Recorded data

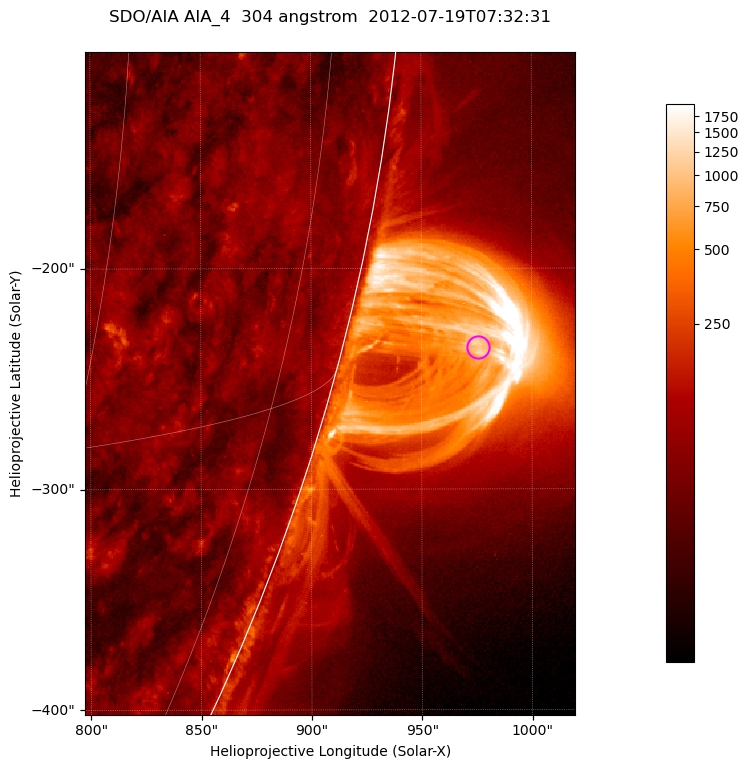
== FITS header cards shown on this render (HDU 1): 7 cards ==
TELESCOP= 'SDO/AIA '           / For AIA: SDO/AIA
INSTRUME= 'AIA_4   '           / For AIA: AIA_ATA1, AIA_ATA2, AIA_ATA3 or AIA_AT
WAVELNTH=                  304 / [angstrom] Wavelength
WAVEUNIT= 'angstrom'           / Wavelength unit: angstrom
DATE-OBS= '2012-07-19T07:32:31.124' / [ISO] Date when observation started; ISO 8
CTYPE1  = 'HPLN-TAN'           / CTYPE1; Typically HPLN
CTYPE2  = 'HPLT-TAN'           / CTYPE2; Typically HPLT

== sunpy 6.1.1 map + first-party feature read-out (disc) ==
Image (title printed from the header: SDO/AIA AIA_4  304 angstrom  2012-07-19T07:32:31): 370 x 500 px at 0.6 arcsec/px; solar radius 944 arcsec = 1573 px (partial field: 1.2% of the solar disc is inside the frame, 49% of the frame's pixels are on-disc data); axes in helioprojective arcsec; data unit not stated in the header (colour bar unlabelled)
Orientation: roll -0.132 deg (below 1 deg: not rotated)
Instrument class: DISC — disc imager (sunpy class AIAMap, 304 A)
Bright regions (active regions / flare kernels): reference = the on-disc median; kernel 3 px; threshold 5 sigma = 123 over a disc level ~61.9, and >= 1.15x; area >= 185 px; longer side >= 4 px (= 2.4 arcsec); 0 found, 0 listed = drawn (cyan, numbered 1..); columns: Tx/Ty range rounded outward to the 2 arcsec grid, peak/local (2 s.f.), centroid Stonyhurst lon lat
Off-limb structures (1.02-1.3 R_sun): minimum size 92 px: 3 found; the strongest spans PA ~250..260 deg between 1.02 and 1.14 R_sun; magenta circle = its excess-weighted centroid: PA ~255 deg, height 1.06 R_sun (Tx ~976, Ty ~-236 arcsec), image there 20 x the reference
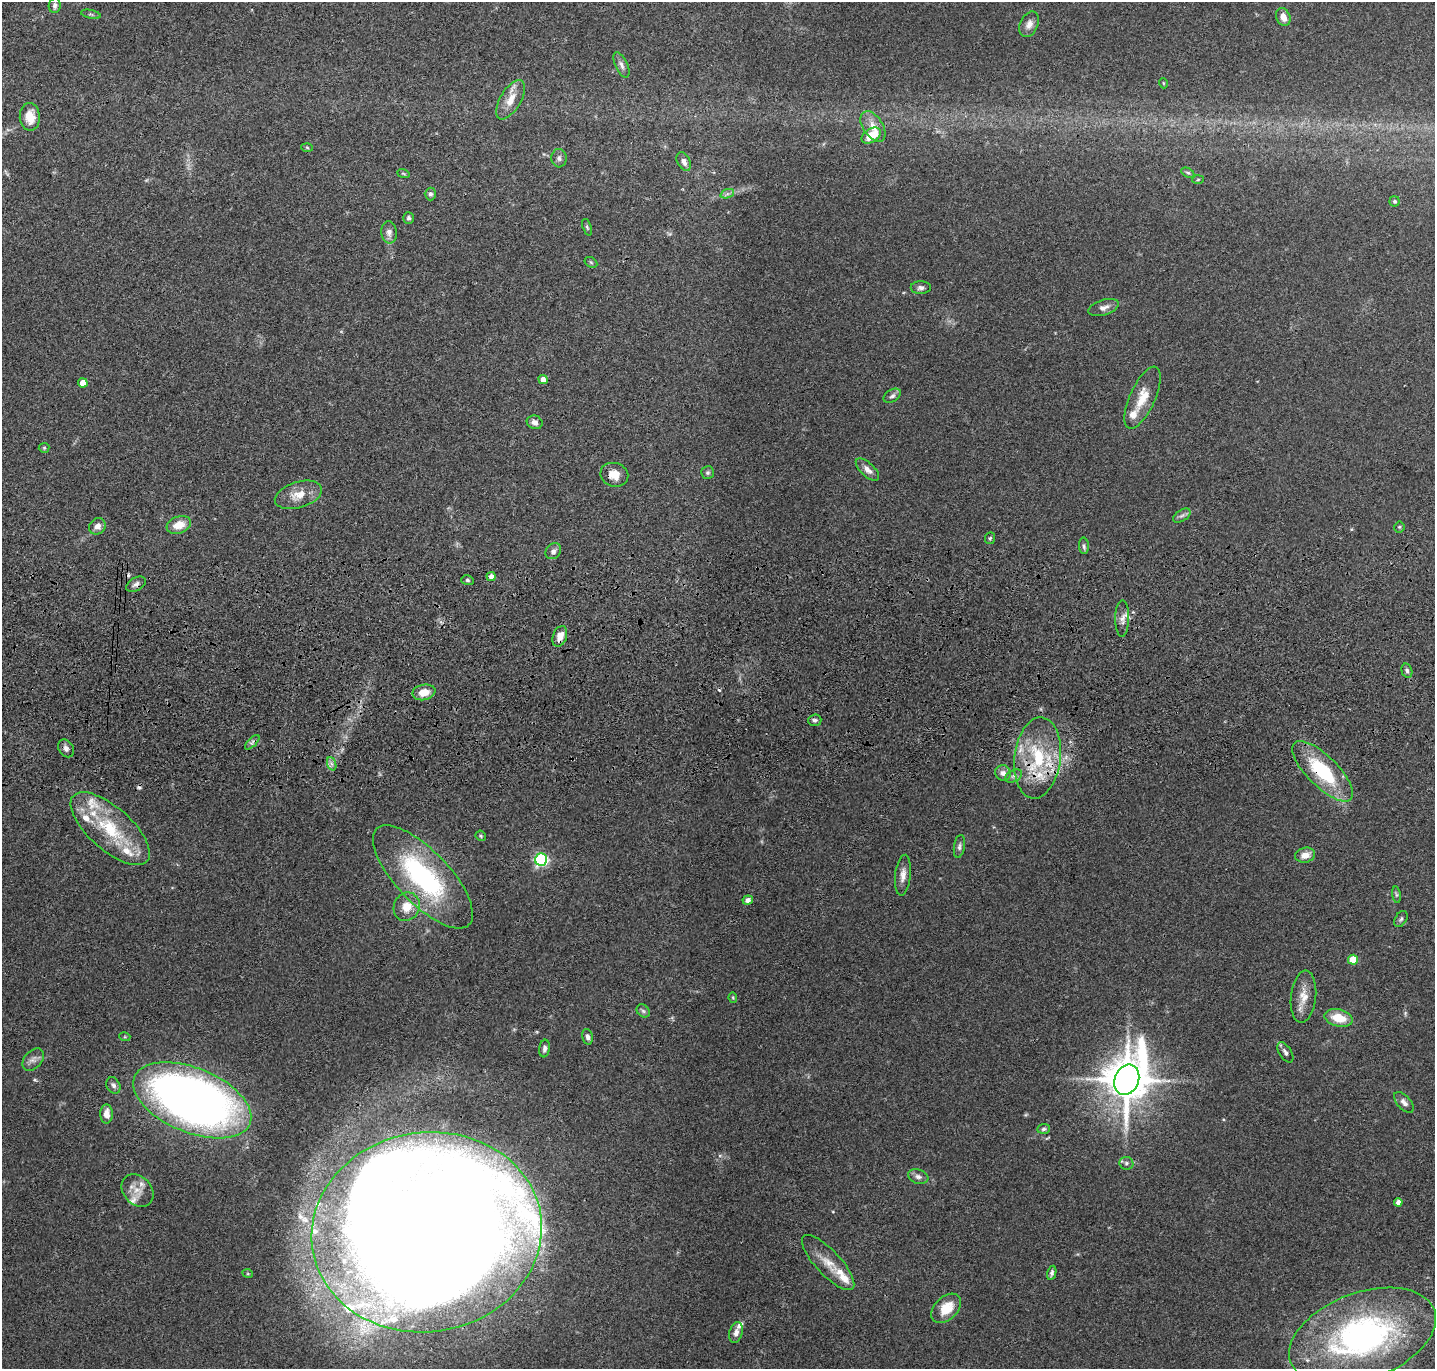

Exercise details: Return every line of the records above exactly as they appear, leaving out the pictures.

Reply to the exercise:
== FITS header cards shown on this render (HDU 1): 7 cards ==
TELESCOP= 'SDO/AIA '           / For AIA: SDO/AIA
INSTRUME= 'AIA_4   '           / For AIA: AIA_ATA1, AIA_ATA2, AIA_ATA3 or AIA_AT
WAVELNTH=                  304 / [angstrom] Wavelength
WAVEUNIT= 'angstrom'           / Wavelength unit: angstrom
DATE-OBS= '2012-07-19T07:32:31.124' / [ISO] Date when observation started; ISO 8
CTYPE1  = 'HPLN-TAN'           / CTYPE1; Typically HPLN
CTYPE2  = 'HPLT-TAN'           / CTYPE2; Typically HPLT

== sunpy 6.1.1 map + first-party feature read-out (disc) ==
Image (title printed from the header: SDO/AIA AIA_4  304 angstrom  2012-07-19T07:32:31): 370 x 500 px at 0.6 arcsec/px; solar radius 944 arcsec = 1573 px (partial field: 1.2% of the solar disc is inside the frame, 49% of the frame's pixels are on-disc data); axes in helioprojective arcsec; data unit not stated in the header (colour bar unlabelled)
Orientation: roll -0.132 deg (below 1 deg: not rotated)
Instrument class: DISC — disc imager (sunpy class AIAMap, 304 A)
Bright regions (active regions / flare kernels): reference = the on-disc median; kernel 3 px; threshold 5 sigma = 123 over a disc level ~61.9, and >= 1.15x; area >= 185 px; longer side >= 4 px (= 2.4 arcsec); 0 found, 0 listed = drawn (cyan, numbered 1..); columns: Tx/Ty range rounded outward to the 2 arcsec grid, peak/local (2 s.f.), centroid Stonyhurst lon lat
Off-limb structures (1.02-1.3 R_sun): minimum size 92 px: 3 found; the strongest spans PA ~250..260 deg between 1.02 and 1.14 R_sun; magenta circle = its excess-weighted centroid: PA ~255 deg, height 1.06 R_sun (Tx ~976, Ty ~-236 arcsec), image there 20 x the reference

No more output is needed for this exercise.